── Source

If you're a business owner seeking to complement your existing online business, offering an online community through Circle is a simple way to expand your audience. For example, you can embed your Circle community on your website which will prompt your audience to join your online community platform. However, if you’re looking for an opportunity to build a strong brand presence on a community app, Circle can fall short in helping you create a powerful brand identity for your online business as its customization options are limited. 


  • Professional: $89/month
  • Business: $199/month
  • Enterprise: $360/month
  • Basic: $49/month


  • Social media integrations like Twitter and Facebook
  • Integration with Zapier to connect with other apps
  • Supports single-sign-on capabilities


  • Lack of extensive customizable features to suit your brand
  • Course creation is still in beta testing mode
  • Limited marketing capabilities 

5. Mighty Networks

Mighty Networks is a community platform that lets you build a community with content such as courses, memberships, events, live streaming, and more. Like Circle, Mighty Network’s platform is made out of “spaces” which online business owners can group into collections. 

Depending on what type of space you’re trying to build, the platform comes with readily-available templates to choose from to help you get started when creating courses, chats, or feeds.

If you're looking for more flexibility in customizing your online community to align with your brand identity, the platform offers a 'Build Your Own' feature which allows you to create a space that perfectly matches your vision.

However, integrating with other platforms and tools can be a bit of a challenge with Mighty Networks. While you can use Zapier to link up with other apps, third-party integrations options are somewhat limited. Notably, Mighty Networks doesn't offer support for PayPal integration, which is a big player in the world of solo entrepreneurs.


  • Community (best for beginners): $33/month
  • Business: $99/month


  • Flexible when it comes to design and structure
  • Live-streaming and live events
  • Great for Android and iOS
  • Valuable analytics and insights into member behavior, revenue tracking, and content performance


  • Limited integration ability – you can only use Zapier to connect with some apps
  • No support for PayPal
  • Transaction fee on all plans

6. Wild Apricot

Wild Apricot employs cloud-based software to assist nonprofits and organizations in efficiently handling their memberships, websites, and events. 

If you're a large organization in search of a user-friendly community platform for your cross-functional teams to collaborate seamlessly, Wild Apricot simplifies the process. Additionally, if your organization regularly hosts events such as community chapters and conferences, Wild Apricot makes it easy to register both external and internal participants for various events. The platform has an email management feature that allows you to send targeted emails and  easily segment your contacts based on various criteria.

────
── Stored rows

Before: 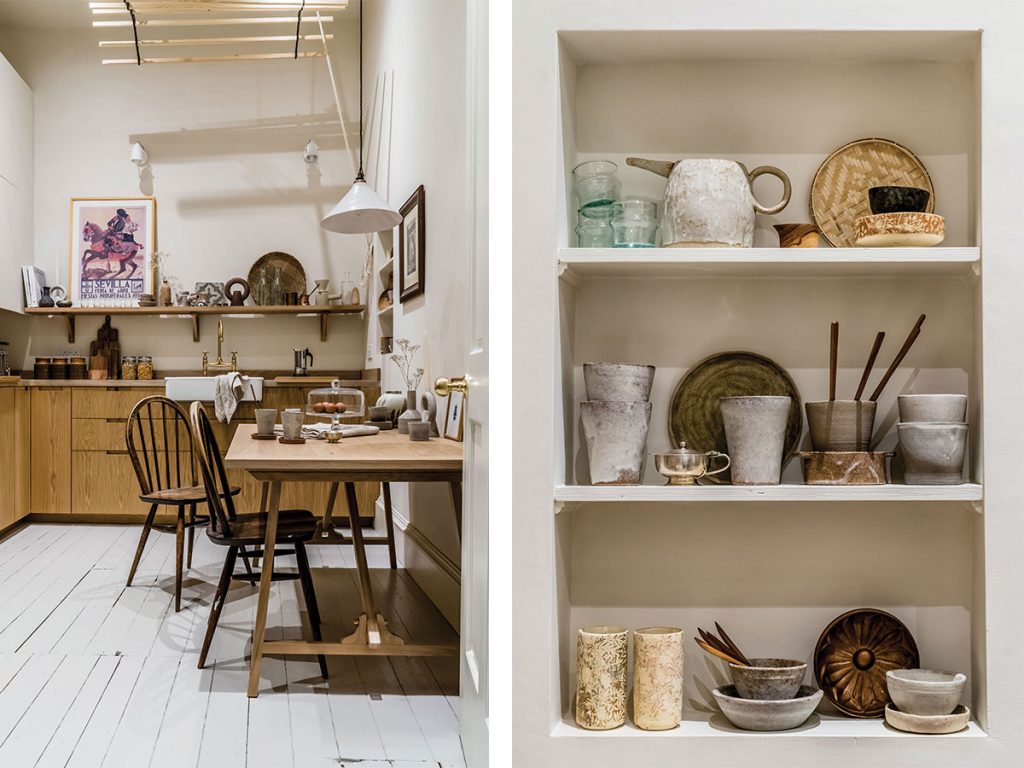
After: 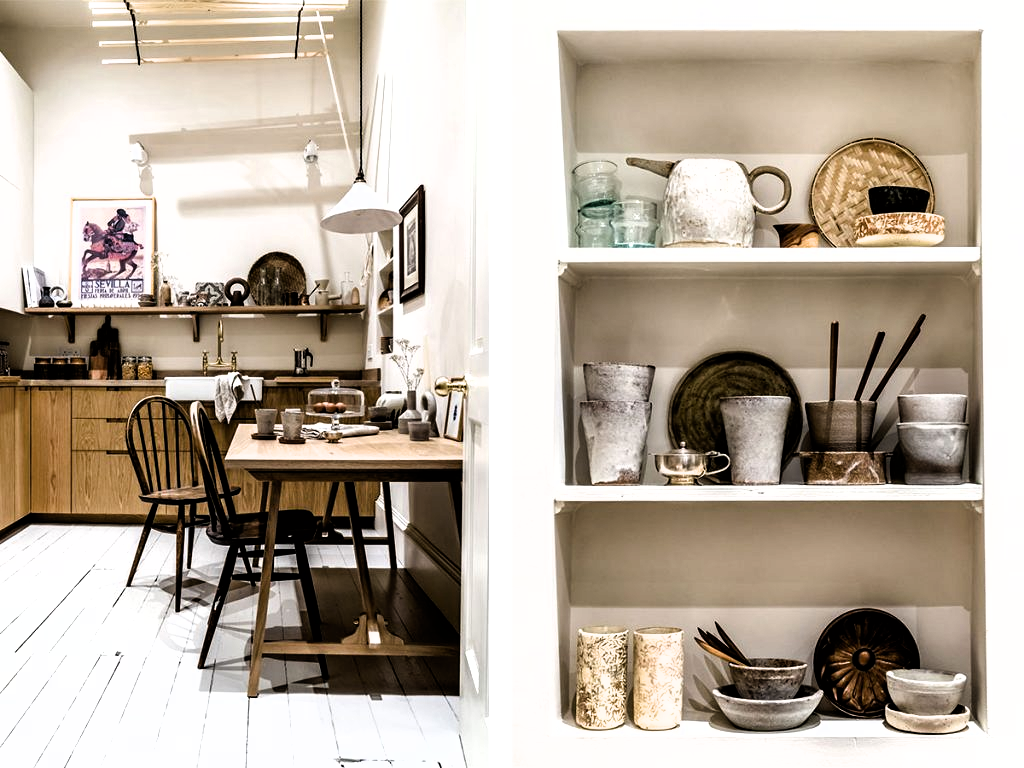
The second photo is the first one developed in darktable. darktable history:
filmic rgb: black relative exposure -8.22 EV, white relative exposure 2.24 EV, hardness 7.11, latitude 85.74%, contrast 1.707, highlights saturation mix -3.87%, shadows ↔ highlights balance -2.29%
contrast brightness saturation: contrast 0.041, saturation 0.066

────

> **Work to be completed**
Extend the article comparing online community platforms, picking up after its final sentence.

> **The output**
While Wild Apricot offers robust community tools, it may not be immediately intuitive for users, and your team members might benefit from training to become confident in using the platforms’ features. Fortunately, the platform provides training videos to assist users in getting acquainted with its functionality. However, it's worth noting that this additional training may extend the onboarding process somewhat, so make sure to factor in ample time to allow you and your staff to get to know the product. 


  • Personal: $60/month
  • Group: $75/month
  • Community: $140/month
  • Professional: $240/month
  • Network: $440/month
  • Enterprise: $530/month
  • Global: $900/month


  • Extensive knowledge bases with video walkthroughs and tutorials
  • Management system aimed at in-person clubs, nonprofits, churches, and organizations
  • Robust event management feature


  • Not geared toward individual creators and solopreneurs
  • Interface has a somewhat outdated feel, which imposes constraints on advanced customization options

7. Tribe

Tribe allows users to host their community, content, and communication all within one central app. The platform simplifies the process of learning, sharing, and building relationships with other community members. Notable features of the platform include custom domains, member profiles, groups, activity streaming, topic discussions, gamification elements, and effective moderation tools.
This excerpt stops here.